__What you should do__
Could you carry on the passage about Major League Soccer and the US national team past its final sentence?

__Excerpted text__

━━━

Alexi Lalas - who after lining up for the USA in the '94 finals became the first American to play in Italy before returning to play in MLS with New England Revolution and LA Galaxy - put the difference between the NASL and MLS in perspective in a recent interview with FIFA.com.

"I was exposed - as a kid - to the tail end of the NASL," he said. "The Detroit Express was around then and that was my team, their star player was an Englishmen called Trevor Francis. He was a great player and the star of the team, but quite frankly there was no connection between him and me. He wore these cool white shoes but I, as an American kid, had nothing in common with him…when I became a pro, kids in the States could identify with me because I was just like them and grew up playing the game here (in the US)."

Now the General Manager of MLS outfit MetroStars - based in New York/New Jersey and considered the younger brother to the old Cosmos - Lalas is a key figure in the evolution of Major League Soccer.


"If you took some of our players and teams and plopped them down in the best stadiums in the world with their crowds and changed their uniforms, you wouldn't see much of a difference," he added, confident of the league's quality and status.

Club to country
Though it is unfair to say that the NASL had no effect on the US national team program, it is pure fact that MLS has had a major impact on the team's fortunes. Landon Donovan (San Jose Earthquakes, LA Galaxy), DaMarcus Beasley (former Chicago Fire), Brian McBride (former Columbus Crew) are just a few examples of current American stars who cut their teeth in the now nearly-11-year old league. Bruce Arena's current USA squad is comprised almost entirely of players who currently - or at one time - plied their trade in MLS. And though the boss still claims, "we need more players at club's in Europe" he is keen to point to MLS as a key factor in the country's recent success on the international stage.

Long gone are the days of university men and players toiling in obscurity in the second divisions of Switzerland and Germany swelling the ranks of the US national team. The newest generation of players - the likes of Donovan, Eddie Johnson and Freddy Adu - grew up with MLS as a part of their sporting consciousness and supporting their local teams.

━━━

__Data section__
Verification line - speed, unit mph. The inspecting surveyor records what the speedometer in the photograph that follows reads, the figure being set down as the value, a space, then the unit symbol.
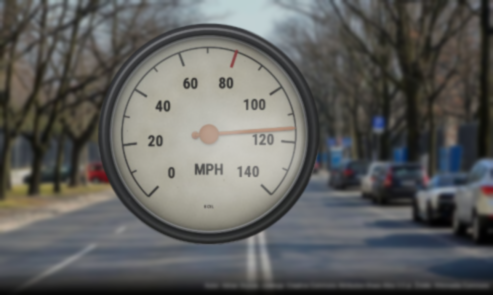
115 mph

━━━

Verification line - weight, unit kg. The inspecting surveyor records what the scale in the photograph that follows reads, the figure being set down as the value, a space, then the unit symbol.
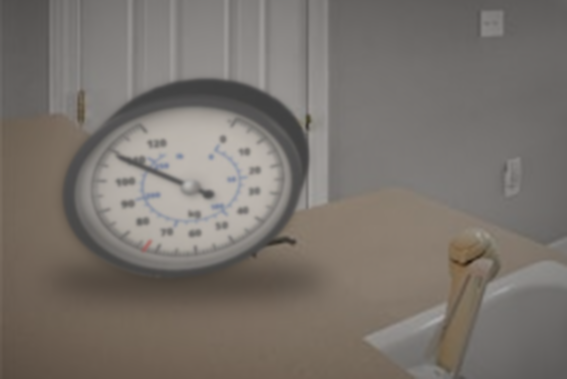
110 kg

━━━

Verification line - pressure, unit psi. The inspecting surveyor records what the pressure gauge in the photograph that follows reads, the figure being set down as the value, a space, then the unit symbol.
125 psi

━━━

__Output for this task__
Beginning as tenants in cavernous American football stadiums, most MLS teams are now playing in, or in the building or planning stages, of having their own scaled-down, more modest grounds. Ownership of their own stadiums creates a sense of separation and freedom for the clubs, while helping the teams control revenue streams with an eye toward increased profits - a sensible course of action never even contemplated back in the NASL glory days.

Since MLS' inception, only two teams have folded and a recent expansion saw two new teams added before the start of the 2005 season (Real Salt Lake and Chivas USA with the San Jose Earthquakes relocating to Texas as Houston 1836). There are currently 12 teams in Major League Soccer, competing - as in the old NASL - in two 'conferences (East and West) and in a play-off style system culminating in a one-off 'MLS Cup' match mimicking the NASL's annual 'Soccer Bowl'.

Old stars still the rum in the punch
But as in the old days, a few aging stars have made their way over to play - and most have found it no easy task getting a full-time spot in their side. Currently, France 1998 FIFA World Cup winner Youri Djorkaeff is plying his trade, fittingly, in New York.

Other notable foreign stars to have played in MLS include Walter Zenga, Carlos Valderama, Roberto Donadoni and Marco Etcheverry. But with limits on salaries and cool efficiency a pervasive sentiment, nothing has as of yet, gotten out of hand.

David Beckham - perhaps the modern game's biggest name - has even expressed an interest in coming to America. "It's a tremendous sporting market and I would love to be a part of the growing football in the United States at some point," he remarked in a recent interview with American television at LA Galaxy's Home Depot Center. "I can't say for sure when, but let's just wait and see what happens."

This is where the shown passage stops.